[Electronics engineering source data]
● ● ● ●

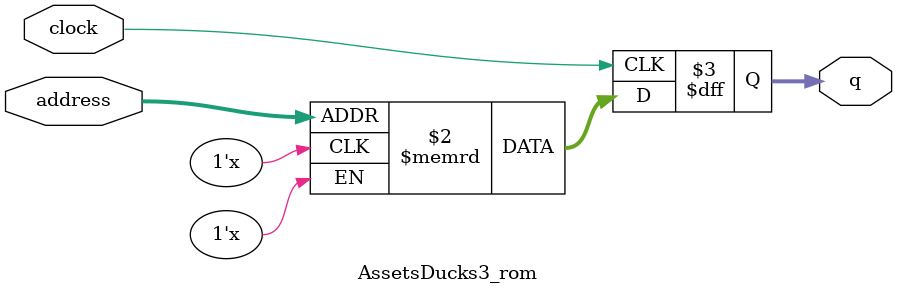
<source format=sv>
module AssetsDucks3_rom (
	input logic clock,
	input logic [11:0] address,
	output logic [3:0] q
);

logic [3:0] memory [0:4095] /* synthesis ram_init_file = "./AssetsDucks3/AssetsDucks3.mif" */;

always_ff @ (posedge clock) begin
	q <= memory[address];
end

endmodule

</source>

● ● ● ●

- Try it
Which lines of the records above contain the word "clock"? Report each one.

- Result below
	input logic clock,
always_ff @ (posedge clock) begin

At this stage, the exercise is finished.